[Stored records]
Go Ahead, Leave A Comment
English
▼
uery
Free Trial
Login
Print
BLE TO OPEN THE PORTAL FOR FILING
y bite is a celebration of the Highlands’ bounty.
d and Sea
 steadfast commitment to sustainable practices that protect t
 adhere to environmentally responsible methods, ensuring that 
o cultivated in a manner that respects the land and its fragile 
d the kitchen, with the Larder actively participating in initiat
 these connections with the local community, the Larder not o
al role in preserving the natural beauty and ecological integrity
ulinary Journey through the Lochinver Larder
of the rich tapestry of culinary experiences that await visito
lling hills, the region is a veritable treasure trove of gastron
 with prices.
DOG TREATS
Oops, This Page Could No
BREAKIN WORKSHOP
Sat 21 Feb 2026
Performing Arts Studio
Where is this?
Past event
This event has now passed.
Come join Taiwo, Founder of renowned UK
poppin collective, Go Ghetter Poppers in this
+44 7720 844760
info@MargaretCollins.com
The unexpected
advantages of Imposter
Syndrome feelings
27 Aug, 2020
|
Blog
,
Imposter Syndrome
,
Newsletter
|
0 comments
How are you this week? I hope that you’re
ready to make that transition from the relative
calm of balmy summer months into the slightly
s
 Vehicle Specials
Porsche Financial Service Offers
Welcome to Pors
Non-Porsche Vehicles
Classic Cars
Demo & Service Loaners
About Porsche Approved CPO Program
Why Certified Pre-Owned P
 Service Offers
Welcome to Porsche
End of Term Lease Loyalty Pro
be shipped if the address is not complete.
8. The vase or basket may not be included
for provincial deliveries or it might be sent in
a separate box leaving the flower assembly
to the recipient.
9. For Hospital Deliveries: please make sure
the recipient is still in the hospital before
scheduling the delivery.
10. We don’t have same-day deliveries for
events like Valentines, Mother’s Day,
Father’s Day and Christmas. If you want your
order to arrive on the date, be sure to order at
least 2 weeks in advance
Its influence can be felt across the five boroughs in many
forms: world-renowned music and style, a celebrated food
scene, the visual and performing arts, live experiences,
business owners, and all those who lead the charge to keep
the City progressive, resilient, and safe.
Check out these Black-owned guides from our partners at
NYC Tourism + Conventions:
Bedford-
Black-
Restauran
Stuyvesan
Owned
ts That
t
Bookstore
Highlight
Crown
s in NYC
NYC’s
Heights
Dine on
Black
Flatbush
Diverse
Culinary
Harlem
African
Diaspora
--
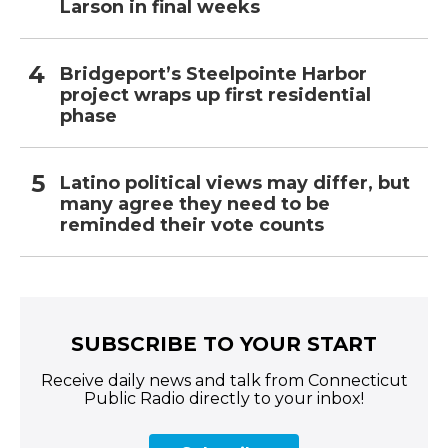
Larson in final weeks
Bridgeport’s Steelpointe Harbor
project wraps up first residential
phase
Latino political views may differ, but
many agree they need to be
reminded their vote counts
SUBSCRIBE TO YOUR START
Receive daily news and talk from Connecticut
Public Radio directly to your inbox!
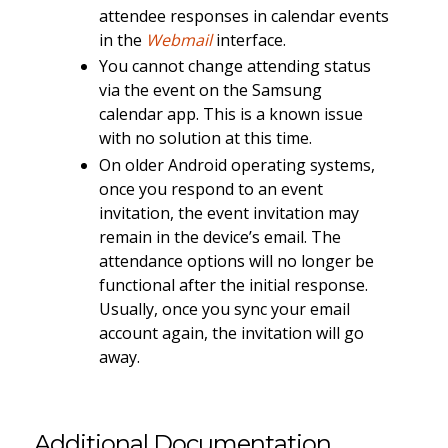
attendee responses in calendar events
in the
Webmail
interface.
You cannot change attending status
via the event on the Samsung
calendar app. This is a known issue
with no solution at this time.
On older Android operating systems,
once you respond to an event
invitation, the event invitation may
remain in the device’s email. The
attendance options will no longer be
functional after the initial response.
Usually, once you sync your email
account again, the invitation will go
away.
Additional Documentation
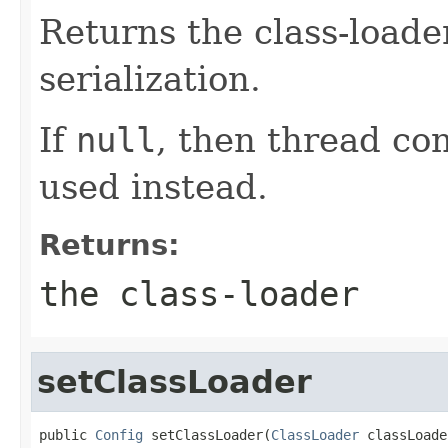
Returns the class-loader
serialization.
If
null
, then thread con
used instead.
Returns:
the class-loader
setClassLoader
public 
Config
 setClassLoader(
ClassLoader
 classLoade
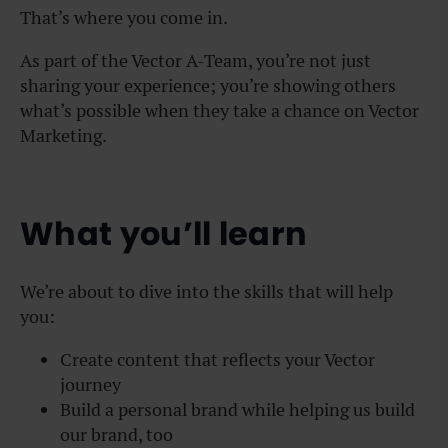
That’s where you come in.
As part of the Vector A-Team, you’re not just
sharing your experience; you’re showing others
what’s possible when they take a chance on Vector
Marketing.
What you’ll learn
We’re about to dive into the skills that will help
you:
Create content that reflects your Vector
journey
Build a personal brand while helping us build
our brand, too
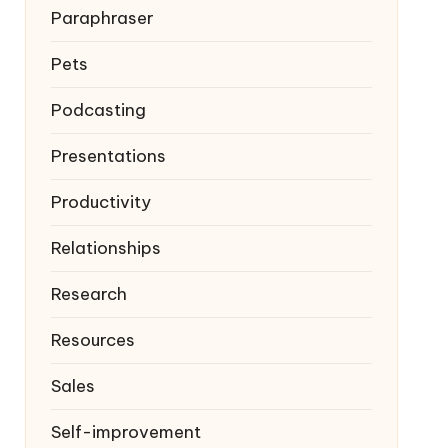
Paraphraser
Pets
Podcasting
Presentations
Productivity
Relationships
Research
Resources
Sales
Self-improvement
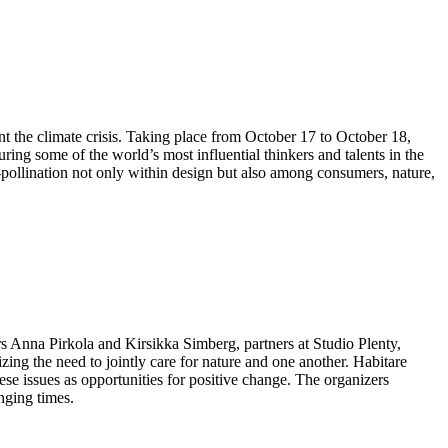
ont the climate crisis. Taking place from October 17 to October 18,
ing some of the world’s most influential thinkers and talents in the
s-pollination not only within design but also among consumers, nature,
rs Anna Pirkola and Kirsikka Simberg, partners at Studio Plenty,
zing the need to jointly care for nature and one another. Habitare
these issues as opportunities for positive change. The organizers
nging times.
...
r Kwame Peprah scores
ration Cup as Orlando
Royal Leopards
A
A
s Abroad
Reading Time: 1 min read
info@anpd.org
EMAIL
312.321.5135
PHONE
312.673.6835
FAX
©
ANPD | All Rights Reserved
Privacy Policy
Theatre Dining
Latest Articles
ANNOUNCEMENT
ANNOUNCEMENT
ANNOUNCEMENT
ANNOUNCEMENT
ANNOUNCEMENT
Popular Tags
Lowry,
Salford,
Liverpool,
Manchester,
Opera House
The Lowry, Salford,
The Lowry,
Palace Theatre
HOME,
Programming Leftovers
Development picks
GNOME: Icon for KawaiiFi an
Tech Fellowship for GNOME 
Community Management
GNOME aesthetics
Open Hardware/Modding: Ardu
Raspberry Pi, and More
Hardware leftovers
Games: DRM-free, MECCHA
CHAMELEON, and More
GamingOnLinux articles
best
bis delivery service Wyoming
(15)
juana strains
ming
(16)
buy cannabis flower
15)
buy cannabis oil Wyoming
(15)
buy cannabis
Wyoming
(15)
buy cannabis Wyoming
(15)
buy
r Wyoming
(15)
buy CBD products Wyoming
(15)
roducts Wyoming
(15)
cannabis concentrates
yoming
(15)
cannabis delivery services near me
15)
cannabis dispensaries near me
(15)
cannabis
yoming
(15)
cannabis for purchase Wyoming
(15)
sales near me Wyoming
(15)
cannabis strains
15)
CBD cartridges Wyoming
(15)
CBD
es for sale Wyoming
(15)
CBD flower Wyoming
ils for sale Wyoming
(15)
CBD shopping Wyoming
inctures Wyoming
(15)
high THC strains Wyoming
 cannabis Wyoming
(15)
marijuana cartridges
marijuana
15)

▸ EXERCISE PROMPT
For this exercise, please output exactly the lines above starting at the line with "Go Ahead, Leave A Comment" and ending at the line with "ulinary Journey through the Lochinver Larder", ends included.

▸ RESPONSE BELOW
Go Ahead, Leave A Comment
English
▼
uery
Free Trial
Login
Print
BLE TO OPEN THE PORTAL FOR FILING
y bite is a celebration of the Highlands’ bounty.
d and Sea
 steadfast commitment to sustainable practices that protect t
 adhere to environmentally responsible methods, ensuring that 
o cultivated in a manner that respects the land and its fragile 
d the kitchen, with the Larder actively participating in initiat
 these connections with the local community, the Larder not o
al role in preserving the natural beauty and ecological integrity
ulinary Journey through the Lochinver Larder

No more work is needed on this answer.